> _Tasks to complete_
a) In the forum post on rolling optima, how many entries does vect usually have?
b) Please write out a passage from the forum post on rolling optima, beginning at the words "opt_index = zeros(Int16, length(vect))" and stopping after "i in eachindex(vect)".
c) Write what comes next in the forum post on rolling optima, picking up after its last line.

> _Excerpt to read_
--
I am just interested in knowing if anyone here sees any performance improvements in my code. Either algorithmically or Julia specific.
The code in question is a function which calculates local maxima and minima.
The function does this by calculating the rolling maximum (the maximum in a moving window) and uses that to obtain local optima.
Below is the code! vect is usually on the order of 1000 entries.
using DataStructures
function rolling_optima(vect::Any, win_size::Integer; debug=false)
roll_max = zeros(Float64, length(vect))
roll_min = zeros(Float64, length(vect))
opt_index = zeros(Int16, length(vect))
opt_type = zeros(Int8, length(vect))
d_max = Deque{Float64}()
d_min = Deque{Float64}()
win_forward = win_size
win_backward = win_forward*2
opt_ind = 0
#comp = 10
@inbounds for i in eachindex(vect)
@inbounds for k in 1:length(d_max)
if vect[i] >= front(d_max) popfirst!(d_max)
else break end
end
@inbounds for k in 1:length(d_min)
if vect[i] <= front(d_min) popfirst!(d_min)
else break end
end
pushfirst!(d_max,vect[i])
pushfirst!(d_min,vect[i])
j = i + 1 - win_forward
if j >= 1
roll_max[i] = back(d_max)
roll_min[i] = back(d_min)
if vect[j] == back(d_max)
if roll_max[i] == roll_max[j]
if j-win_backward > 0
if roll_max[j] > maximum(vect[j-win_backward:j-1])
opt_ind +=1
opt_index[opt_ind] = j
opt_type[opt_ind] = 1
end
end
end
pop!(d_max)
end
if vect[j] == back(d_min)
if roll_min[i] == roll_min[j]
if j-win_backward > 0
if roll_min[j] < minimum(vect[j-win_backward:j-1])
--
> _The data_

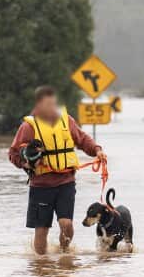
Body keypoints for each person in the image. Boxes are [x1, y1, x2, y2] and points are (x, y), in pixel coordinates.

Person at [9, 86, 105, 255]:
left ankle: (64, 256)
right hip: (40, 186)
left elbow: (82, 140)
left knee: (66, 224)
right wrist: (25, 164)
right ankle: (41, 266)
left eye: (53, 103)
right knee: (41, 230)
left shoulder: (66, 120)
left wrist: (97, 150)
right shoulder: (28, 127)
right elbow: (13, 153)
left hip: (66, 183)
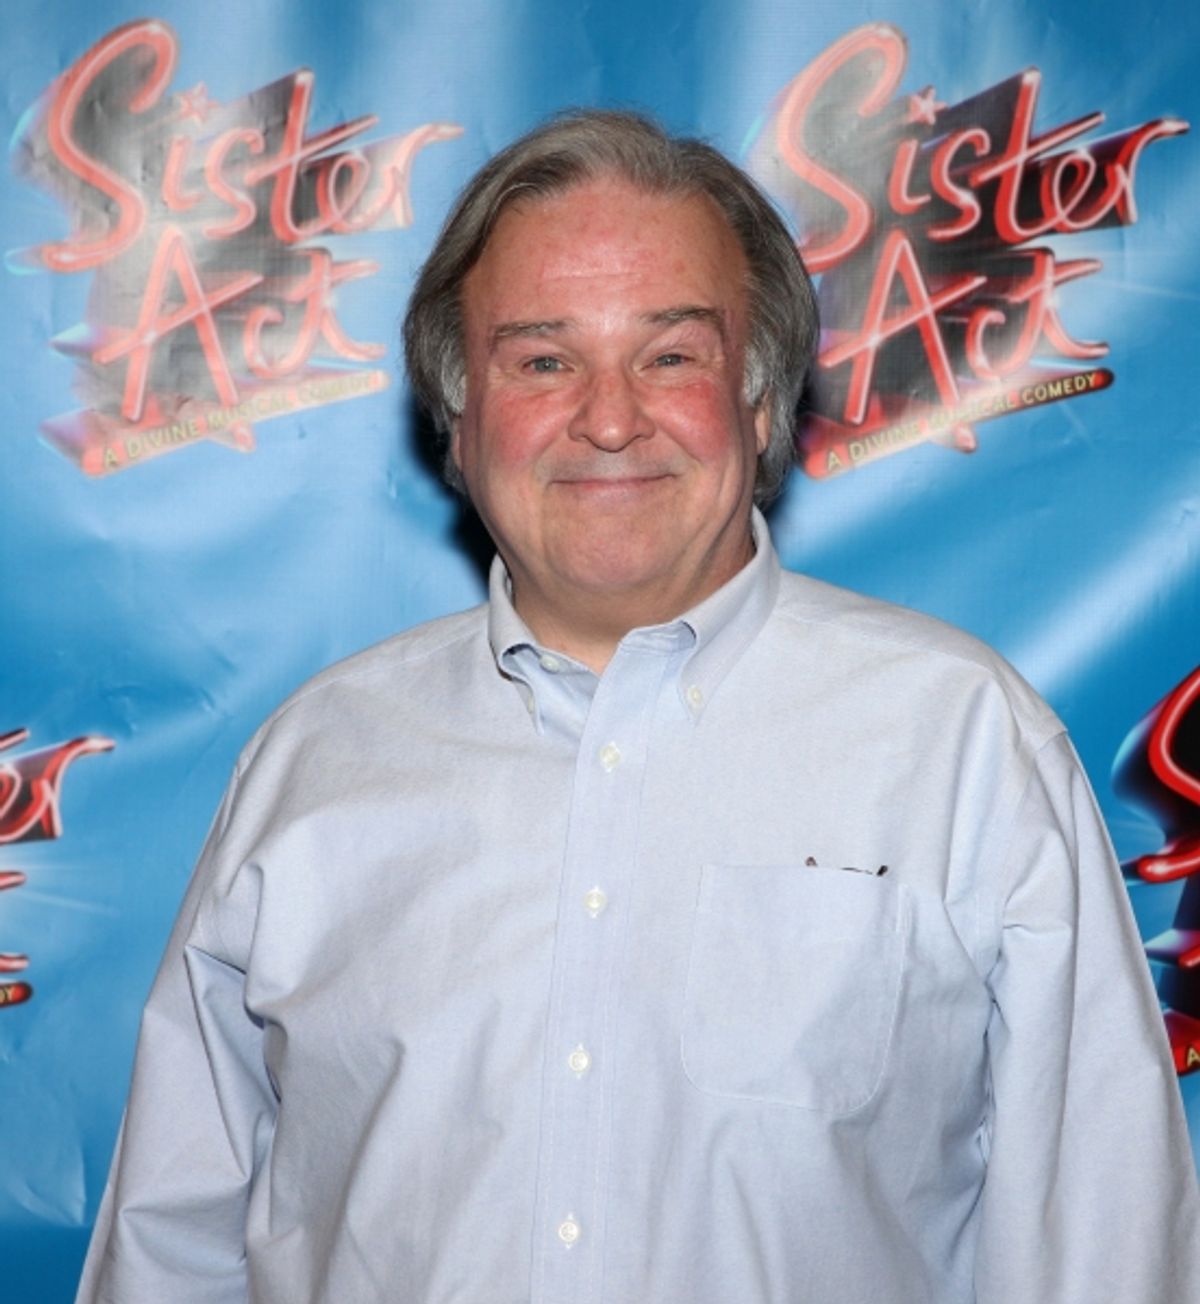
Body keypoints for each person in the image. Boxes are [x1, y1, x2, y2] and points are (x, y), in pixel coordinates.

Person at [78, 110, 1199, 1304]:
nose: (609, 419)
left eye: (670, 354)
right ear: (458, 421)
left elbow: (1101, 1246)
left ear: (762, 400)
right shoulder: (314, 760)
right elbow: (170, 1247)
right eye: (542, 359)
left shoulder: (969, 745)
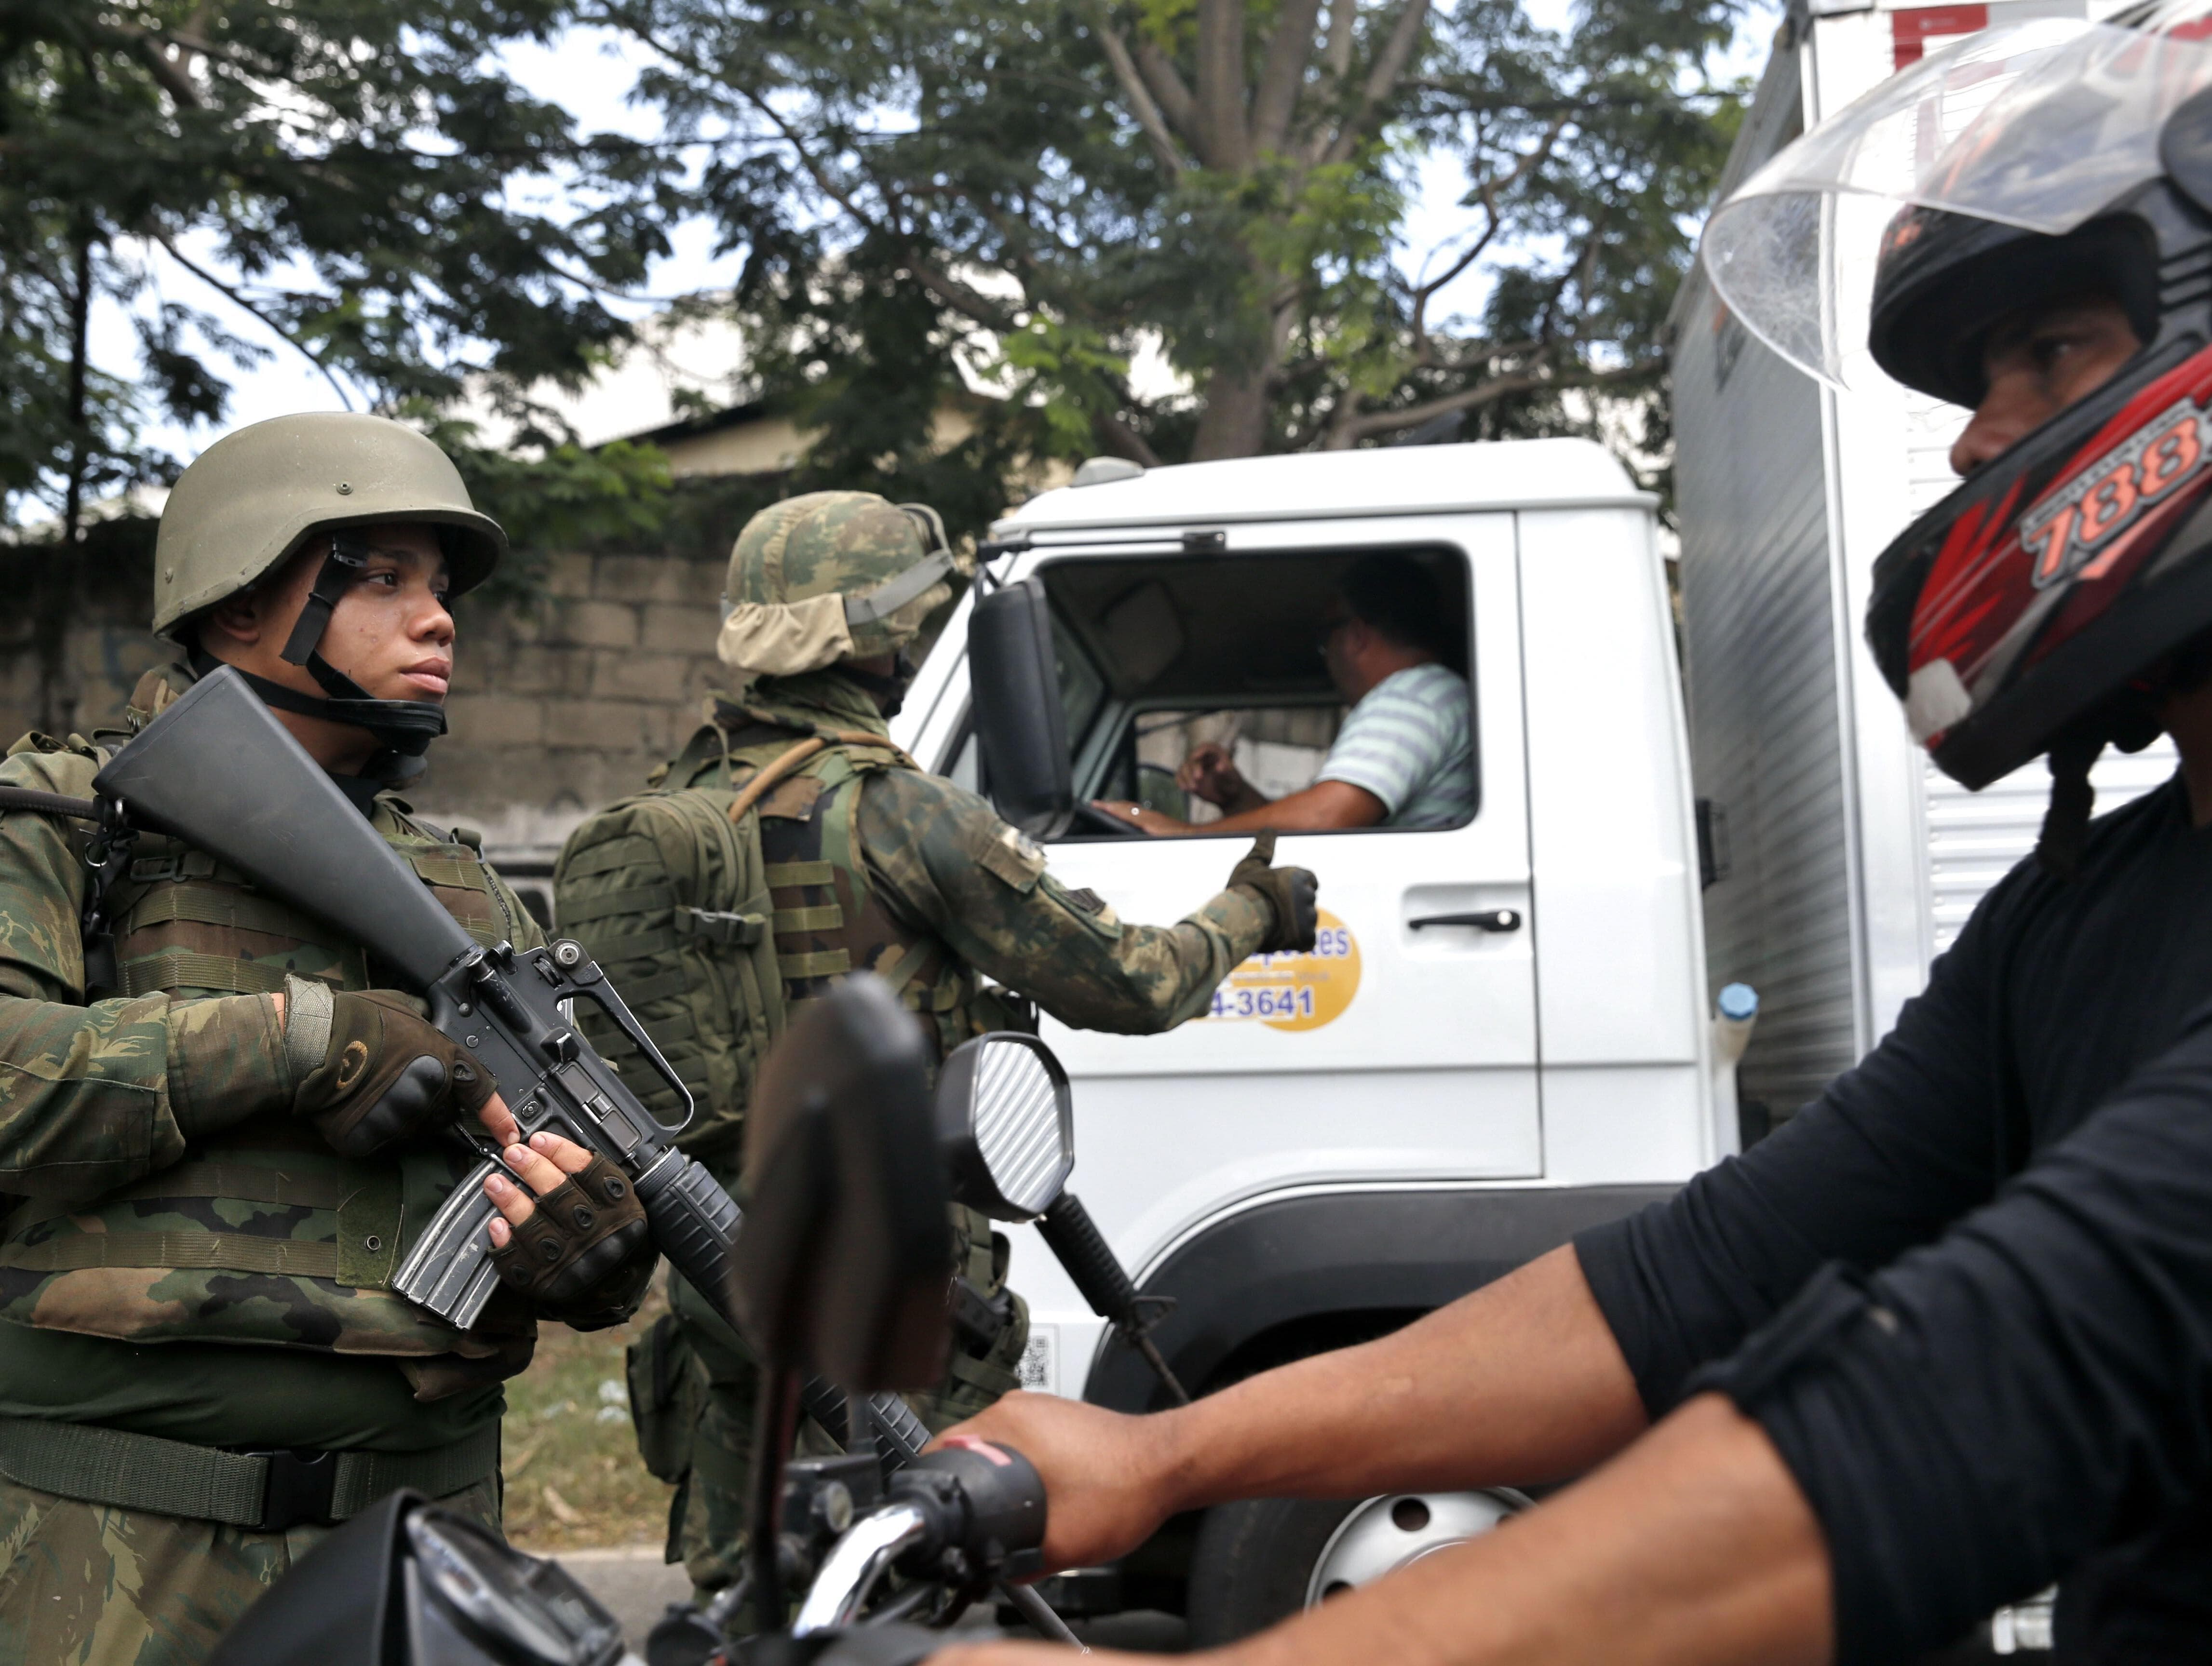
--
> _Task answers_
a) On the order of 1000 entries.

b)
opt_index = zeros(Int16, length(vect))
opt_type = zeros(Int8, length(vect))
d_max = Deque{Float64}()
d_min = Deque{Float64}()
win_forward = win_size
win_backward = win_forward*2
opt_ind = 0
#comp = 10
@inbounds for i in eachindex(vect)

c)
opt_ind +=1
opt_index[opt_ind] = j
opt_type[opt_ind] = -1
end
end
end
pop!(d_min)
end
end
end
opt_index = opt_index[1:opt_ind]
opt_type = opt_type[1:opt_ind]
if debug
return opt_index, opt_type, roll_max, roll_min
else
return opt_index, opt_type
end
end
What definition are you using? The usual definition of a local maximum would be a value that is ≥ both its neighbors, which you could implement in a trivial loop that checks vect[i-1] ≤ vect[i] ≥ vect[i+1].
To be defined as maxima there should be no greater entries win_forward places after the spot and win_backward places before that spot. So it has to check a larger area around each point.
While it seems you need locations as well as values, I would bet you could use the ImageFiltering code directly by creating a new AbstractArray wrapper where indexing returns an index=>val pair and comparison looked only at the val. (You’d want to define a custom Pair type so that you weren’t pirating Base’s Pair.)
Thanks! I will look into that. My current algorithm does not do the naive thing of checking all neighbours every step though. So I don’t think there is a huge win in performance in improving the algorithm (I can be wrong) but I know that memory handling is often at least as important as the algorithm in practice.
Having looked at the pseudo code from the article I could improve the runtime of my code by about 10-15%. I already used most of the concepts from that article, why the improvement wasn’t larger.
The main improvement came from realising that the algorithm either finds a larger or a smaller element than the previous one in the same step, and never none of them and never both, so there could be an if - else instead of two checks. I.e:
if vect[i] > vect[i-1] # ...
If anyone is interested, I post the improved code below. I am still interested in more Julia specific improvements which I suspect would further improve the performance.
Improved code:
function rolling_optima(vect::Any, win_size::Integer; debug=false)
roll_max = zeros(Float64, length(vect))
roll_min = zeros(Float64, length(vect))
opt_index = zeros(Int16, length(vect))
opt_type = zeros(Int8, length(vect))
d_max = Deque{Float64}()
d_min = Deque{Float64}()
win_forward = win_size
win_backward = win_forward*2
opt_ind = 0
#comp = 10
pushfirst!(d_max,vect[1])
pushfirst!(d_min,vect[1])
@inbounds for i in 2:length(vect)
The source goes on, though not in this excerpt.